Try it
Look through the listing below and report the lines that have the word "down" in them.

Dataset records
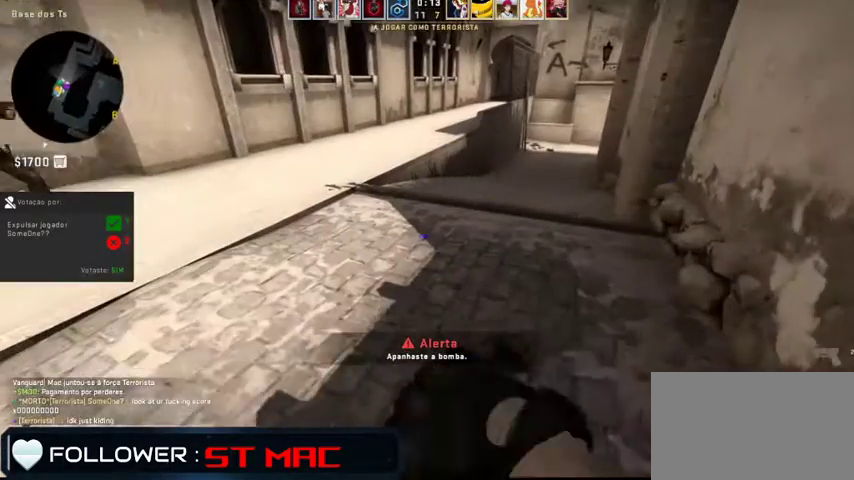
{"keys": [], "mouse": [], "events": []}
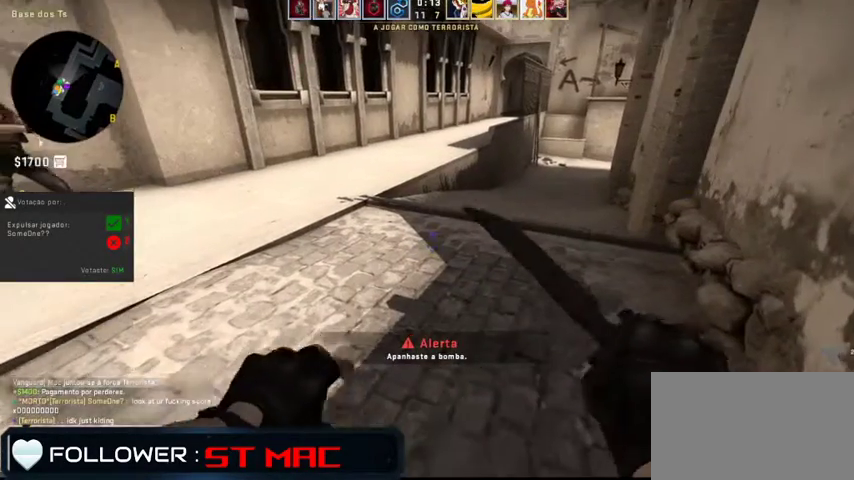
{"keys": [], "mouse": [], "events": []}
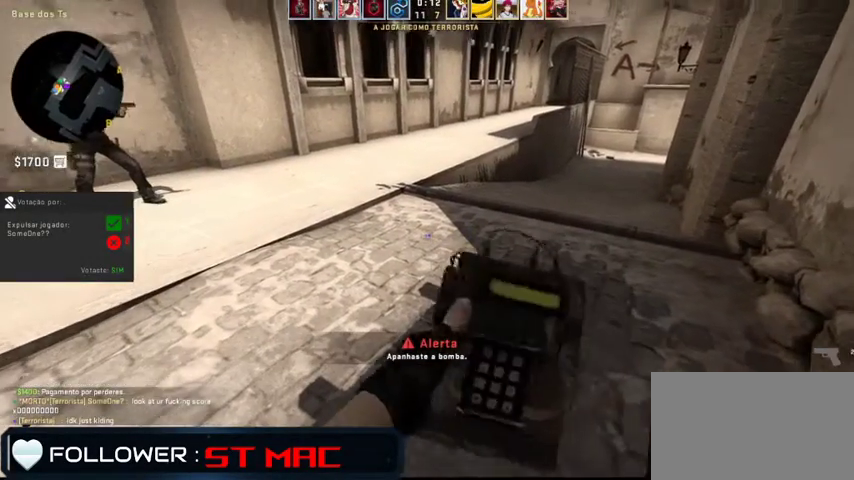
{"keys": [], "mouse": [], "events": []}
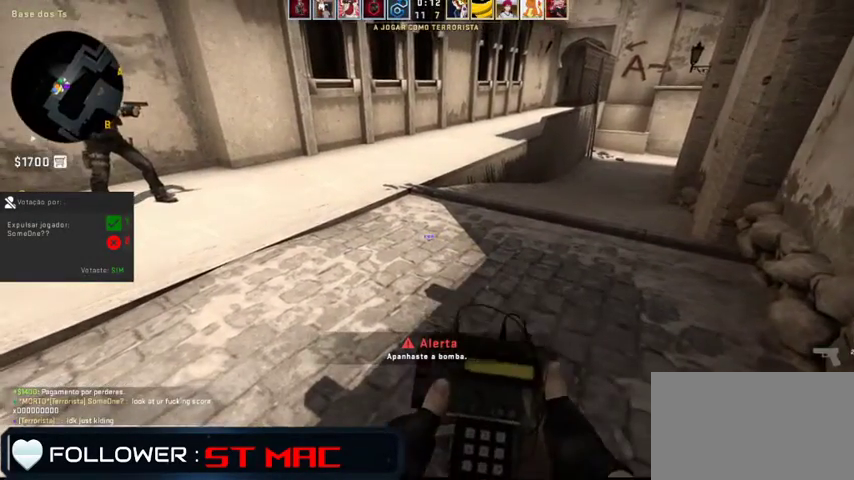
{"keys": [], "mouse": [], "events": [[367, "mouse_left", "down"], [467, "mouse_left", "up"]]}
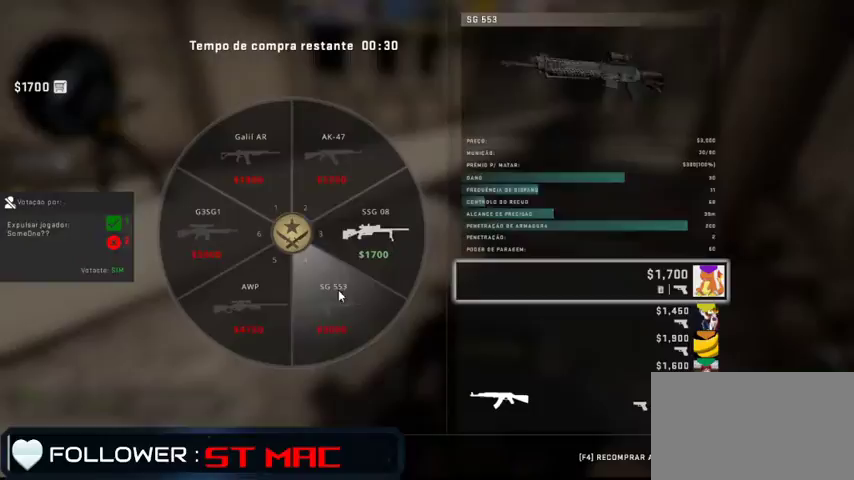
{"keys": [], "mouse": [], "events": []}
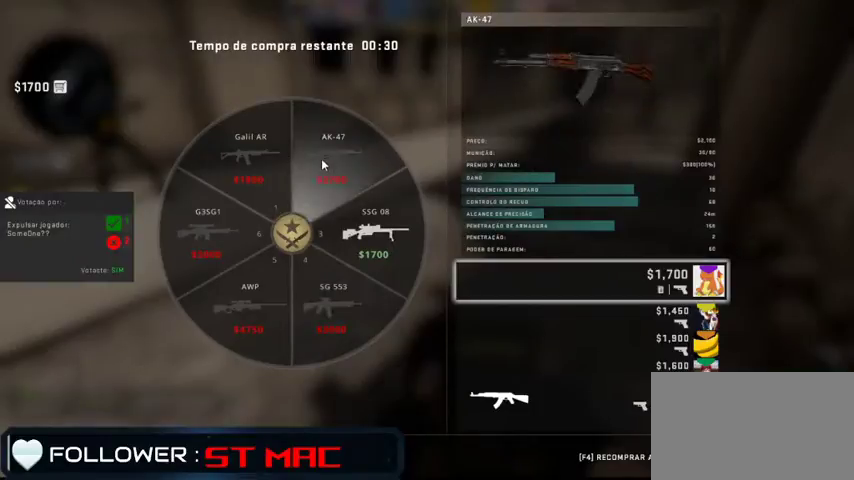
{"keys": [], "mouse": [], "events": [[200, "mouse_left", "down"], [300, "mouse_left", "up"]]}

...

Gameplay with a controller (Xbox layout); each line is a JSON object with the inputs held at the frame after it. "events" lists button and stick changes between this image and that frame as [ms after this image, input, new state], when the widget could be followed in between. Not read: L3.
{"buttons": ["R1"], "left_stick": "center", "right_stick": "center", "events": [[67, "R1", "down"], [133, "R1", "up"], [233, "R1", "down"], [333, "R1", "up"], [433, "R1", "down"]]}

Result below
{"keys": [], "mouse": [], "events": [[367, "mouse_left", "down"], [467, "mouse_left", "up"]]}
{"keys": [], "mouse": [], "events": [[200, "mouse_left", "down"], [300, "mouse_left", "up"]]}
{"buttons": ["R1"], "left_stick": "center", "right_stick": "center", "events": [[67, "R1", "down"], [133, "R1", "up"], [233, "R1", "down"], [333, "R1", "up"], [433, "R1", "down"]]}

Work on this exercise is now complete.